### Given data
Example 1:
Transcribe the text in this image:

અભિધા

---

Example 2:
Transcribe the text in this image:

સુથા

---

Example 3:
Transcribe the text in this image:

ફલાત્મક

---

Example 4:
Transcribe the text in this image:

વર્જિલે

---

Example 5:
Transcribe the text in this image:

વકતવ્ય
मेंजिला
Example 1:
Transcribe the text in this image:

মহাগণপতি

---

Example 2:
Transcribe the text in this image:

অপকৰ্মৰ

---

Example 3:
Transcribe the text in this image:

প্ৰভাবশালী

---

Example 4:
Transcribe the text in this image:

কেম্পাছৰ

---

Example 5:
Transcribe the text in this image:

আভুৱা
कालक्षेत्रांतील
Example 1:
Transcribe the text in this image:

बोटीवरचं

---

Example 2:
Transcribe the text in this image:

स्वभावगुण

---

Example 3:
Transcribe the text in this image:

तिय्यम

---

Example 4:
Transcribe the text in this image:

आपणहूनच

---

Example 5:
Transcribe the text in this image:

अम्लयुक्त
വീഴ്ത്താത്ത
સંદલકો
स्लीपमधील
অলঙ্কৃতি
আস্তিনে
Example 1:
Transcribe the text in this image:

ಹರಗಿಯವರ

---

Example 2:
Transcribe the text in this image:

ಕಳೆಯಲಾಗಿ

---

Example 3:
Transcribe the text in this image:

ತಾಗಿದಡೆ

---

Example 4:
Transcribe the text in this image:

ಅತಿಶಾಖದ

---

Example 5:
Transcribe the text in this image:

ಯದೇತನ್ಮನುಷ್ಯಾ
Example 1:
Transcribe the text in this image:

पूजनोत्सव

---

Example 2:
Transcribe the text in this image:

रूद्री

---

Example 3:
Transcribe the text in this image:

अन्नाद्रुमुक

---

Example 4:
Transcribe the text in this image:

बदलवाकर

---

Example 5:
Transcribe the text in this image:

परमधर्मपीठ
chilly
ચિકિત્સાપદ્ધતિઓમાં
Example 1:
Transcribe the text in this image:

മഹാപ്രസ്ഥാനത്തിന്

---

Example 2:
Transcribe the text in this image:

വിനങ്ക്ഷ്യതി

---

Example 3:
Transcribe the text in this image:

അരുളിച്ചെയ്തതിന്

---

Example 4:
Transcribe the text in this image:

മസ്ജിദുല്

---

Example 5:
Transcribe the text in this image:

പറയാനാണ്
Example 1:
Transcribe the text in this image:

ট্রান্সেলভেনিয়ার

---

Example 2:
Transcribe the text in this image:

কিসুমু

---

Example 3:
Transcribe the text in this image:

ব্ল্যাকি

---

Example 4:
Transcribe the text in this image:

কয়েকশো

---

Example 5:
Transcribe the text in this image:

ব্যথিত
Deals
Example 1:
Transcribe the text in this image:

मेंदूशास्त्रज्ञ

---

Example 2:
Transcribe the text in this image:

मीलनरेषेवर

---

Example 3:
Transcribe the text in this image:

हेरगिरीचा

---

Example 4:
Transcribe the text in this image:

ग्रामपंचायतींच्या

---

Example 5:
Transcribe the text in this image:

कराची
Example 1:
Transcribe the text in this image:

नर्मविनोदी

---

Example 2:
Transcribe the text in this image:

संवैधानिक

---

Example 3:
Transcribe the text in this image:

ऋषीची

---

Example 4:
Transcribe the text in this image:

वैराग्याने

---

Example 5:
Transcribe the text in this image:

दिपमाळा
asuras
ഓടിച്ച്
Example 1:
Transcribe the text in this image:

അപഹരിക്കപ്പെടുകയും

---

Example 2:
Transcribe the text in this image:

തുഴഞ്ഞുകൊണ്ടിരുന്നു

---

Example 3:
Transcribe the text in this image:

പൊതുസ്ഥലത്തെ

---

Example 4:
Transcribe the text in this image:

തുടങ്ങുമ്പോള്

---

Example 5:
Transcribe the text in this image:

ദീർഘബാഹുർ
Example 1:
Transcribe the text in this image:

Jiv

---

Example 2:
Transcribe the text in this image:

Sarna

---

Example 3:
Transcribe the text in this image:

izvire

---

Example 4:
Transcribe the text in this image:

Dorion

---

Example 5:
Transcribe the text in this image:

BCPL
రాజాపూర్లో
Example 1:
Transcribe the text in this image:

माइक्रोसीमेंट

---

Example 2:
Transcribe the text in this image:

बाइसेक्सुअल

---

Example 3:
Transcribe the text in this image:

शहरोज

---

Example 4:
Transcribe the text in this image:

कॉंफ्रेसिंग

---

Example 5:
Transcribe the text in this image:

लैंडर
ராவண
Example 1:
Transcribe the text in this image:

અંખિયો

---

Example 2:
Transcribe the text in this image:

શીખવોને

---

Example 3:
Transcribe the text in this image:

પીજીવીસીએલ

### Activity
Retype the listing exactly. Leave nothing out.

### Result
Example 1:
Transcribe the text in this image:

અભિધા

---

Example 2:
Transcribe the text in this image:

સુથા

---

Example 3:
Transcribe the text in this image:

ફલાત્મક

---

Example 4:
Transcribe the text in this image:

વર્જિલે

---

Example 5:
Transcribe the text in this image:

વકતવ્ય
मेंजिला
Example 1:
Transcribe the text in this image:

মহাগণপতি

---

Example 2:
Transcribe the text in this image:

অপকৰ্মৰ

---

Example 3:
Transcribe the text in this image:

প্ৰভাবশালী

---

Example 4:
Transcribe the text in this image:

কেম্পাছৰ

---

Example 5:
Transcribe the text in this image:

আভুৱা
कालक्षेत्रांतील
Example 1:
Transcribe the text in this image:

बोटीवरचं

---

Example 2:
Transcribe the text in this image:

स्वभावगुण

---

Example 3:
Transcribe the text in this image:

तिय्यम

---

Example 4:
Transcribe the text in this image:

आपणहूनच

---

Example 5:
Transcribe the text in this image:

अम्लयुक्त
വീഴ്ത്താത്ത
સંદલકો
स्लीपमधील
অলঙ্কৃতি
আস্তিনে
Example 1:
Transcribe the text in this image:

ಹರಗಿಯವರ

---

Example 2:
Transcribe the text in this image:

ಕಳೆಯಲಾಗಿ

---

Example 3:
Transcribe the text in this image:

ತಾಗಿದಡೆ

---

Example 4:
Transcribe the text in this image:

ಅತಿಶಾಖದ

---

Example 5:
Transcribe the text in this image:

ಯದೇತನ್ಮನುಷ್ಯಾ
Example 1:
Transcribe the text in this image:

पूजनोत्सव

---

Example 2:
Transcribe the text in this image:

रूद्री

---

Example 3:
Transcribe the text in this image:

अन्नाद्रुमुक

---

Example 4:
Transcribe the text in this image:

बदलवाकर

---

Example 5:
Transcribe the text in this image:

परमधर्मपीठ
chilly
ચિકિત્સાપદ્ધતિઓમાં
Example 1:
Transcribe the text in this image:

മഹാപ്രസ്ഥാനത്തിന്

---

Example 2:
Transcribe the text in this image:

വിനങ്ക്ഷ്യതി

---

Example 3:
Transcribe the text in this image:

അരുളിച്ചെയ്തതിന്

---

Example 4:
Transcribe the text in this image:

മസ്ജിദുല്

---

Example 5:
Transcribe the text in this image:

പറയാനാണ്
Example 1:
Transcribe the text in this image:

ট্রান্সেলভেনিয়ার

---

Example 2:
Transcribe the text in this image:

কিসুমু

---

Example 3:
Transcribe the text in this image:

ব্ল্যাকি

---

Example 4:
Transcribe the text in this image:

কয়েকশো

---

Example 5:
Transcribe the text in this image:

ব্যথিত
Deals
Example 1:
Transcribe the text in this image:

मेंदूशास्त्रज्ञ

---

Example 2:
Transcribe the text in this image:

मीलनरेषेवर

---

Example 3:
Transcribe the text in this image:

हेरगिरीचा

---

Example 4:
Transcribe the text in this image:

ग्रामपंचायतींच्या

---

Example 5:
Transcribe the text in this image:

कराची
Example 1:
Transcribe the text in this image:

नर्मविनोदी

---

Example 2:
Transcribe the text in this image:

संवैधानिक

---

Example 3:
Transcribe the text in this image:

ऋषीची

---

Example 4:
Transcribe the text in this image:

वैराग्याने

---

Example 5:
Transcribe the text in this image:

दिपमाळा
asuras
ഓടിച്ച്
Example 1:
Transcribe the text in this image:

അപഹരിക്കപ്പെടുകയും

---

Example 2:
Transcribe the text in this image:

തുഴഞ്ഞുകൊണ്ടിരുന്നു

---

Example 3:
Transcribe the text in this image:

പൊതുസ്ഥലത്തെ

---

Example 4:
Transcribe the text in this image:

തുടങ്ങുമ്പോള്

---

Example 5:
Transcribe the text in this image:

ദീർഘബാഹുർ
Example 1:
Transcribe the text in this image:

Jiv

---

Example 2:
Transcribe the text in this image:

Sarna

---

Example 3:
Transcribe the text in this image:

izvire

---

Example 4:
Transcribe the text in this image:

Dorion

---

Example 5:
Transcribe the text in this image:

BCPL
రాజాపూర్లో
Example 1:
Transcribe the text in this image:

माइक्रोसीमेंट

---

Example 2:
Transcribe the text in this image:

बाइसेक्सुअल

---

Example 3:
Transcribe the text in this image:

शहरोज

---

Example 4:
Transcribe the text in this image:

कॉंफ्रेसिंग

---

Example 5:
Transcribe the text in this image:

लैंडर
ராவண
Example 1:
Transcribe the text in this image:

અંખિયો

---

Example 2:
Transcribe the text in this image:

શીખવોને

---

Example 3:
Transcribe the text in this image:

પીજીવીસીએલ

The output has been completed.